Varsity athlete. Engineering student, undergrad, masters, PhD. Volunteer. Cameron Crazie. Artist.
My identity at Duke has grown and changed throughout my eight years here, both as an undergraduate and graduate student. I’ve inhabited multiple social spheres--athletics, engineering, community service, student government. I’ve assumed multiple labels. But a constant has always been my passion for art.
Art making for me has always been an escape. A right-brained reprieve from my quant-heavy studies. A way to relax my mind after a long week. At times even a nice ego boost or method --when I can sit down and make a drawing simply for the “look what I just made” reminder for self-assurance.
However, it has always been a passion I’ve held at arm’s length, rather than truly embraced. I generally view art as a side passion rather than a vocation or career. I do allow creativity to influence other aspects of my work, like coming up with unorthodox research ideas or experimenting with 3D printing technology. But pure art has always inhabited a rather constrained portion of my attention and time. Just a recreational drug or a guilty pleasure for when I’m tired at staring at equations or code.
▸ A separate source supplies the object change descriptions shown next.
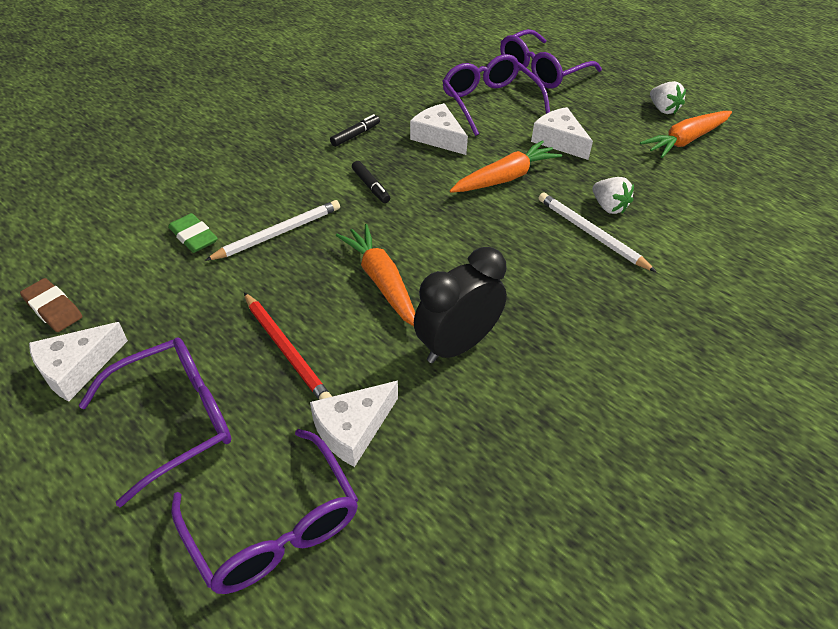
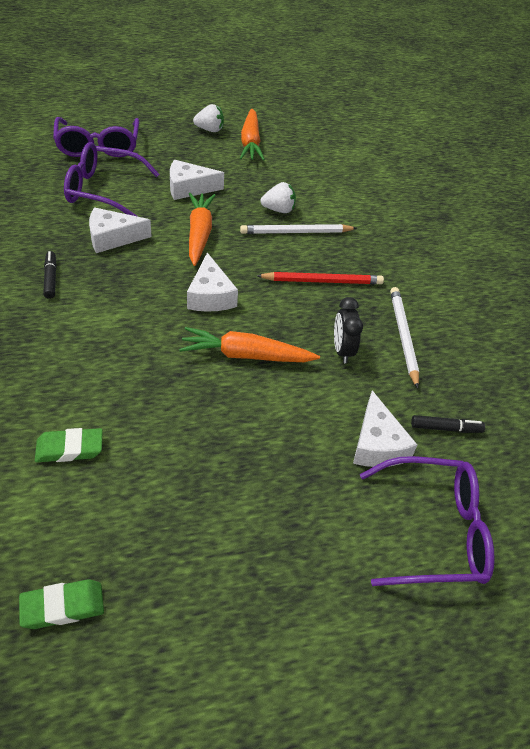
camera: 60 degrees left, 0 degrees up
(53, 308) = (63, 606): brown eraser -> green eraser
(77, 368) = (169, 612): white cheese -> white cheese (210, 296)
(176, 419) = (290, 554): purple glasses -> none
(278, 233) = (127, 388): white pencil -> white pencil (403, 337)
(286, 349) = (270, 446): red pencil -> red pencil (322, 281)
(371, 186) = (129, 304): black marker -> black marker (445, 428)
(457, 345) = (342, 350): black clock -> black clock, size x0.61

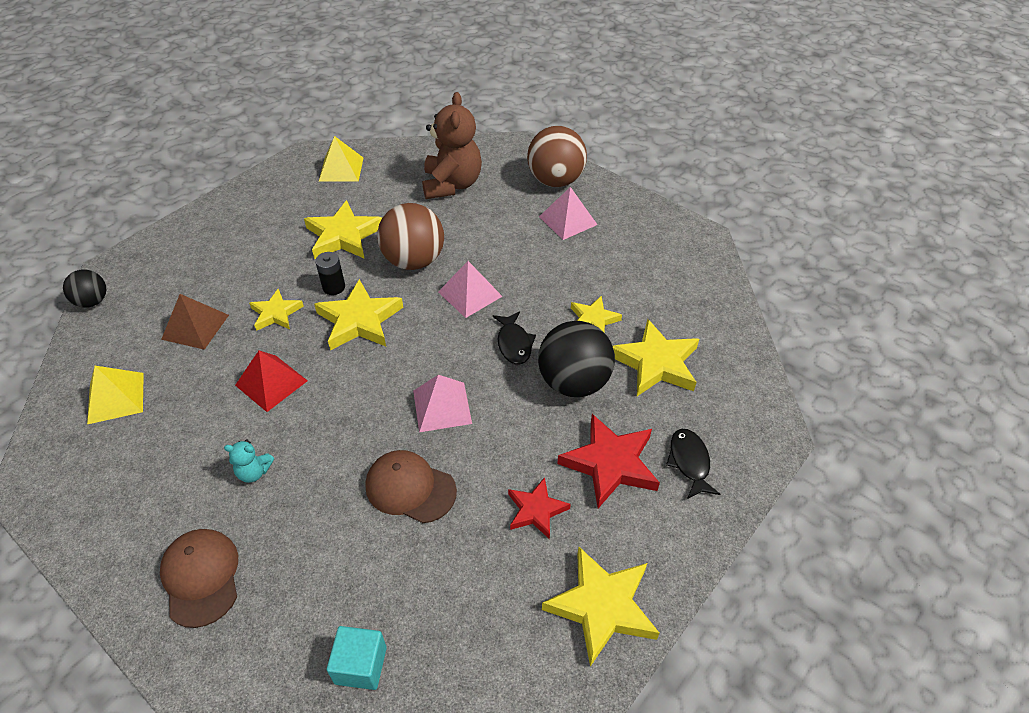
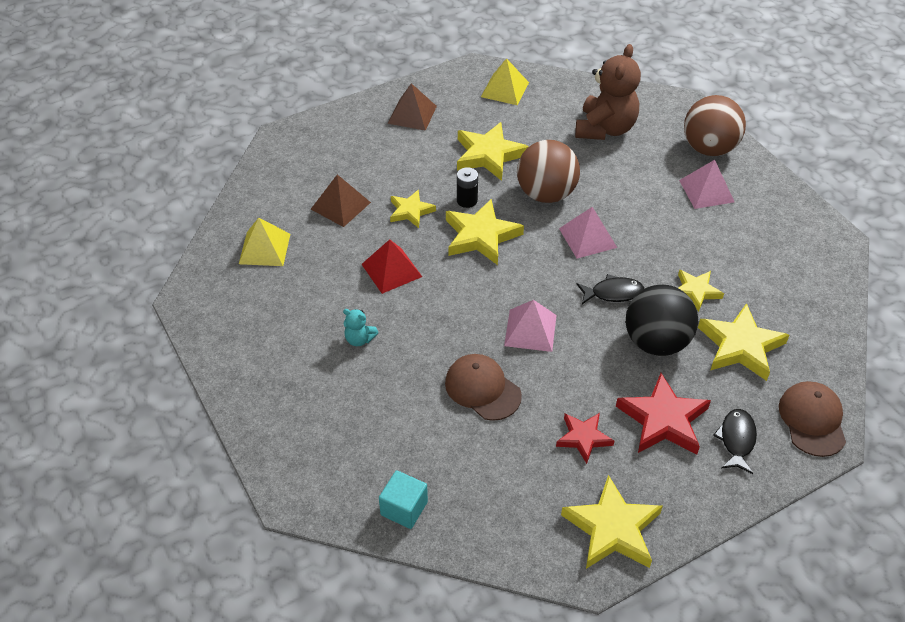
camera: 20 degrees right, 0 degrees up
(92, 301) = (262, 162): black ball -> none
(201, 577) = (300, 407): brown cap -> brown cap (812, 420)
(251, 214) = (412, 114): none -> brown pyramid
(514, 343) = (613, 293): black fish -> black fish turned 105 degrees counterclockwise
Throughout this semester I’ve told my engineering colleagues the only class I’m taking is an art class. This usually elicits laughs and jests. As if any artistic endeavor was a trivial, childish, cute waste of time for an engineering PhD student. Or that it’s a side gimmick for a student-athlete. And the idea that creative pursuits are unnecessary for STEM students is definitely prevalent. It has definitely influenced, or dampened, my participation in the arts community at Duke.
I’ve so enjoyed taking this drawing class because even though the students come from a such wide variety of backgrounds--whether they’re premed, CS, or pure art--everyone is taking time out of their busy schedules to draw, make art, and be creative. It makes me feel that my own time spent creating art is more reasonable and more valuable. And this structured time to make art has only made me more creative in my research work. When we take a little time to draw, who knows what other ideas we can stir up!